AUFGABEN:
a) Kopiere aus dem Text zur Rücklagenbildung nach § 62 AO die Stelle von "Hiernach darf ein" bis "1 Nr. 3 AO." wortgetreu.
b) Um welche Art von Rücklage handelt es sich laut dem Text zur Rücklagenbildung nach § 62 AO bei der Rücklage nach § 62 Abs. 1 Nr. 4 AO?

VORGEGEBENER TEXT:
================

Eine weitere Rücklagenbildungsmöglichkeit i. S. d. steuerlichen Gemeinnützigkeitsrechts bietet § 62 Abs. 1 Nr. 4 AO.
Hiernach darf ein steuerbegünstigter Krankenhausträger Mittel zum Erwerb von Gesellschaftsrechten zur Erhaltung der prozentualen Beteiligung an Kapitalgesellschaften ansammeln. Diese Rücklagenbildungsmöglichkeit spielt für Krankenhäuser bzw. -träger eine eher geringe Rolle. Sollte im Einzelfall eine solche Rücklage gebildet werden, wird hierdurch aber nach dem insoweit eindeutigen Wortlaut der Vorschrift die Höchstgrenze für die Zuführung zu der freien Rücklage gemindert. 482
Bei der Rücklage nach § 62 Abs. 1 Nr. 4 AO handelt es sich um eine zweckgebundene Rücklage, also nicht um eine freie Rücklage wie bei § 62 Abs. 1 Nr. 3 AO.

================

DATENAUSZÜGE:
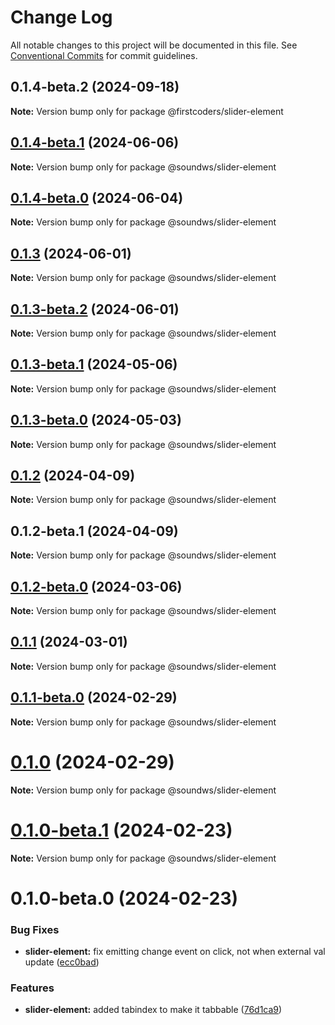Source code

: # Change Log

All notable changes to this project will be documented in this file.
See [Conventional Commits](https://conventionalcommits.org) for commit guidelines.

## 0.1.4-beta.2 (2024-09-18)

**Note:** Version bump only for package @firstcoders/slider-element





## [0.1.4-beta.1](https://github.com/sound-ws/slider-element/compare/@soundws/slider-element@0.1.4-beta.0...@soundws/slider-element@0.1.4-beta.1) (2024-06-06)

**Note:** Version bump only for package @soundws/slider-element





## [0.1.4-beta.0](https://github.com/sound-ws/slider-element/compare/@soundws/slider-element@0.1.3...@soundws/slider-element@0.1.4-beta.0) (2024-06-04)

**Note:** Version bump only for package @soundws/slider-element





## [0.1.3](https://github.com/sound-ws/slider-element/compare/@soundws/slider-element@0.1.3-beta.2...@soundws/slider-element@0.1.3) (2024-06-01)

**Note:** Version bump only for package @soundws/slider-element





## [0.1.3-beta.2](https://github.com/sound-ws/slider-element/compare/@soundws/slider-element@0.1.3-beta.1...@soundws/slider-element@0.1.3-beta.2) (2024-06-01)

**Note:** Version bump only for package @soundws/slider-element





## [0.1.3-beta.1](https://github.com/sound-ws/slider-element/compare/@soundws/slider-element@0.1.3-beta.0...@soundws/slider-element@0.1.3-beta.1) (2024-05-06)

**Note:** Version bump only for package @soundws/slider-element





## [0.1.3-beta.0](https://github.com/sound-ws/slider-element/compare/@soundws/slider-element@0.1.2...@soundws/slider-element@0.1.3-beta.0) (2024-05-03)

**Note:** Version bump only for package @soundws/slider-element





## [0.1.2](https://github.com/sound-ws/slider-element/compare/@soundws/slider-element@0.1.2-beta.1...@soundws/slider-element@0.1.2) (2024-04-09)

**Note:** Version bump only for package @soundws/slider-element





## 0.1.2-beta.1 (2024-04-09)

**Note:** Version bump only for package @soundws/slider-element





## [0.1.2-beta.0](https://github.com/sound-ws/slider-element/compare/@soundws/slider-element@0.1.1...@soundws/slider-element@0.1.2-beta.0) (2024-03-06)

**Note:** Version bump only for package @soundws/slider-element





## [0.1.1](https://github.com/sound-ws/slider-element/compare/@soundws/slider-element@0.1.1-beta.0...@soundws/slider-element@0.1.1) (2024-03-01)

**Note:** Version bump only for package @soundws/slider-element





## [0.1.1-beta.0](https://github.com/sound-ws/slider-element/compare/@soundws/slider-element@0.1.0...@soundws/slider-element@0.1.1-beta.0) (2024-02-29)

**Note:** Version bump only for package @soundws/slider-element





# [0.1.0](https://github.com/sound-ws/slider-element/compare/@soundws/slider-element@0.1.0-beta.1...@soundws/slider-element@0.1.0) (2024-02-29)

**Note:** Version bump only for package @soundws/slider-element





# [0.1.0-beta.1](https://github.com/sound-ws/slider-element/compare/@soundws/slider-element@0.1.0-beta.0...@soundws/slider-element@0.1.0-beta.1) (2024-02-23)

**Note:** Version bump only for package @soundws/slider-element





# 0.1.0-beta.0 (2024-02-23)


### Bug Fixes

* **slider-element:** fix emitting change event on click, not when external val update ([ecc0bad](https://github.com/firstcoders/monorepo/commit/ecc0bad0ed460a685a969b1a7349581bb151706c))


### Features

* **slider-element:** added tabindex to make it tabbable ([76d1ca9](https://github.com/firstcoders/monorepo/commit/76d1ca9ac3365145c45ca5e7f77d46687b8d0e4f))
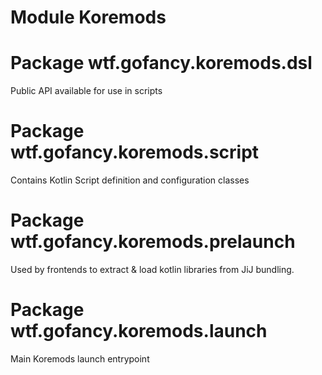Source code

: # Module Koremods

# Package wtf.gofancy.koremods.dsl

Public API available for use in scripts

# Package wtf.gofancy.koremods.script

Contains Kotlin Script definition and configuration classes

# Package wtf.gofancy.koremods.prelaunch

Used by frontends to extract & load kotlin libraries from JiJ bundling.

# Package wtf.gofancy.koremods.launch

Main Koremods launch entrypoint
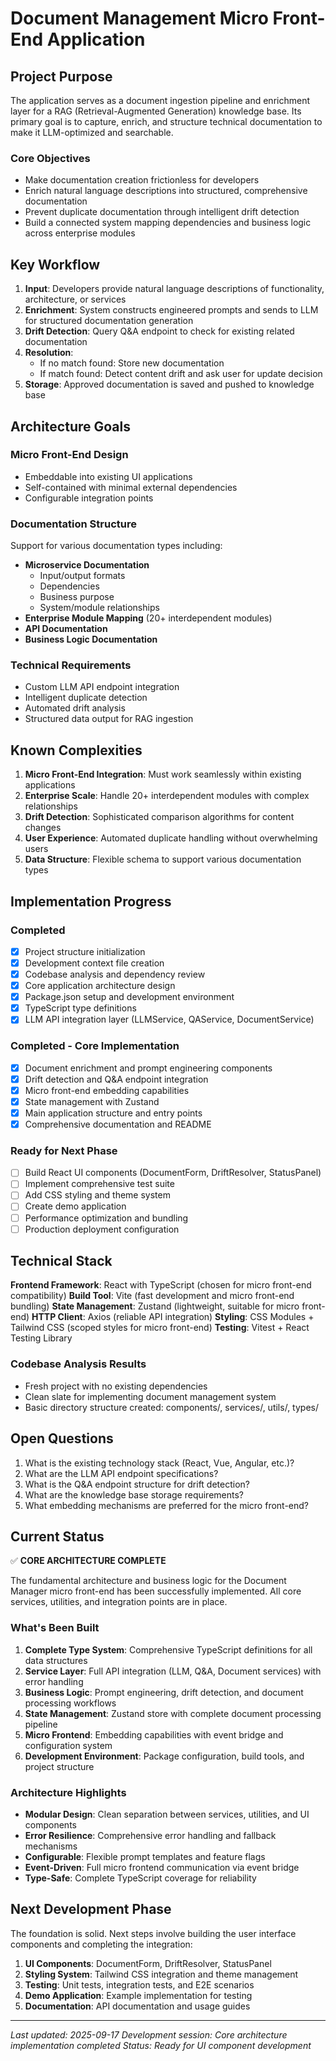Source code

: # Document Management Micro Front-End Application

## Project Purpose

The application serves as a document ingestion pipeline and enrichment layer for a RAG (Retrieval-Augmented Generation) knowledge base. Its primary goal is to capture, enrich, and structure technical documentation to make it LLM-optimized and searchable.

### Core Objectives
- Make documentation creation frictionless for developers
- Enrich natural language descriptions into structured, comprehensive documentation
- Prevent duplicate documentation through intelligent drift detection
- Build a connected system mapping dependencies and business logic across enterprise modules

## Key Workflow

1. **Input**: Developers provide natural language descriptions of functionality, architecture, or services
2. **Enrichment**: System constructs engineered prompts and sends to LLM for structured documentation generation
3. **Drift Detection**: Query Q&A endpoint to check for existing related documentation
4. **Resolution**: 
   - If no match found: Store new documentation
   - If match found: Detect content drift and ask user for update decision
5. **Storage**: Approved documentation is saved and pushed to knowledge base

## Architecture Goals

### Micro Front-End Design
- Embeddable into existing UI applications
- Self-contained with minimal external dependencies
- Configurable integration points

### Documentation Structure
Support for various documentation types including:
- **Microservice Documentation**
  - Input/output formats
  - Dependencies
  - Business purpose
  - System/module relationships
- **Enterprise Module Mapping** (20+ interdependent modules)
- **API Documentation**
- **Business Logic Documentation**

### Technical Requirements
- Custom LLM API endpoint integration
- Intelligent duplicate detection
- Automated drift analysis
- Structured data output for RAG ingestion

## Known Complexities

1. **Micro Front-End Integration**: Must work seamlessly within existing applications
2. **Enterprise Scale**: Handle 20+ interdependent modules with complex relationships
3. **Drift Detection**: Sophisticated comparison algorithms for content changes
4. **User Experience**: Automated duplicate handling without overwhelming users
5. **Data Structure**: Flexible schema to support various documentation types

## Implementation Progress

### Completed
- [x] Project structure initialization
- [x] Development context file creation
- [x] Codebase analysis and dependency review
- [x] Core application architecture design
- [x] Package.json setup and development environment
- [x] TypeScript type definitions
- [x] LLM API integration layer (LLMService, QAService, DocumentService)

### Completed - Core Implementation
- [x] Document enrichment and prompt engineering components
- [x] Drift detection and Q&A endpoint integration  
- [x] Micro front-end embedding capabilities
- [x] State management with Zustand
- [x] Main application structure and entry points
- [x] Comprehensive documentation and README

### Ready for Next Phase
- [ ] Build React UI components (DocumentForm, DriftResolver, StatusPanel)
- [ ] Implement comprehensive test suite
- [ ] Add CSS styling and theme system
- [ ] Create demo application
- [ ] Performance optimization and bundling
- [ ] Production deployment configuration

## Technical Stack

**Frontend Framework**: React with TypeScript (chosen for micro front-end compatibility)
**Build Tool**: Vite (fast development and micro front-end bundling)
**State Management**: Zustand (lightweight, suitable for micro front-end)
**HTTP Client**: Axios (reliable API integration)
**Styling**: CSS Modules + Tailwind CSS (scoped styles for micro front-end)
**Testing**: Vitest + React Testing Library

### Codebase Analysis Results
- Fresh project with no existing dependencies
- Clean slate for implementing document management system
- Basic directory structure created: components/, services/, utils/, types/

## Open Questions

1. What is the existing technology stack (React, Vue, Angular, etc.)?
2. What are the LLM API endpoint specifications?
3. What is the Q&A endpoint structure for drift detection?
4. What are the knowledge base storage requirements?
5. What embedding mechanisms are preferred for the micro front-end?

## Current Status

✅ **CORE ARCHITECTURE COMPLETE**

The fundamental architecture and business logic for the Document Manager micro front-end has been successfully implemented. All core services, utilities, and integration points are in place.

### What's Been Built

1. **Complete Type System**: Comprehensive TypeScript definitions for all data structures
2. **Service Layer**: Full API integration (LLM, Q&A, Document services) with error handling
3. **Business Logic**: Prompt engineering, drift detection, and document processing workflows
4. **State Management**: Zustand store with complete document processing pipeline
5. **Micro Frontend**: Embedding capabilities with event bridge and configuration system
6. **Development Environment**: Package configuration, build tools, and project structure

### Architecture Highlights

- **Modular Design**: Clean separation between services, utilities, and UI components
- **Error Resilience**: Comprehensive error handling and fallback mechanisms
- **Configurable**: Flexible prompt templates and feature flags
- **Event-Driven**: Full micro frontend communication via event bridge
- **Type-Safe**: Complete TypeScript coverage for reliability

## Next Development Phase

The foundation is solid. Next steps involve building the user interface components and completing the integration:

1. **UI Components**: DocumentForm, DriftResolver, StatusPanel
2. **Styling System**: Tailwind CSS integration and theme management  
3. **Testing**: Unit tests, integration tests, and E2E scenarios
4. **Demo Application**: Example implementation for testing
5. **Documentation**: API documentation and usage guides

---
*Last updated: 2025-09-17*
*Development session: Core architecture implementation completed*
*Status: Ready for UI component development*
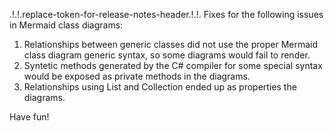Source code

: .!.!.replace-token-for-release-notes-header.!.!.
Fixes for the following issues in Mermaid class diagrams:

1. Relationships between generic classes did not use the proper Mermaid class diagram generic syntax, so some diagrams would fail to render.
2. Syntetic methods generated by the C# compiler for some special syntax would be exposed as private methods in the diagrams.
3. Relationships using List and Collection ended up as properties the diagrams.

Have fun!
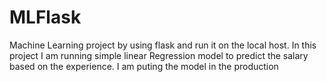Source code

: # MLFlask
Machine Learning project by using flask and run it on the local host. 
In this project I am running simple linear Regression model to predict the salary based on the experience.
I am puting the model in the production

================

ANTWORTEN JE AUFGABE:
a)
Hiernach darf ein steuerbegünstigter Krankenhausträger Mittel zum Erwerb von Gesellschaftsrechten zur Erhaltung der prozentualen Beteiligung an Kapitalgesellschaften ansammeln. Diese Rücklagenbildungsmöglichkeit spielt für Krankenhäuser bzw. -träger eine eher geringe Rolle. Sollte im Einzelfall eine solche Rücklage gebildet werden, wird hierdurch aber nach dem insoweit eindeutigen Wortlaut der Vorschrift die Höchstgrenze für die Zuführung zu der freien Rücklage gemindert. 482
Bei der Rücklage nach § 62 Abs. 1 Nr. 4 AO handelt es sich um eine zweckgebundene Rücklage, also nicht um eine freie Rücklage wie bei § 62 Abs. 1 Nr. 3 AO.

b) Um eine zweckgebundene Rücklage, also nicht um eine freie Rücklage wie bei § 62 Abs. 1 Nr. 3 AO.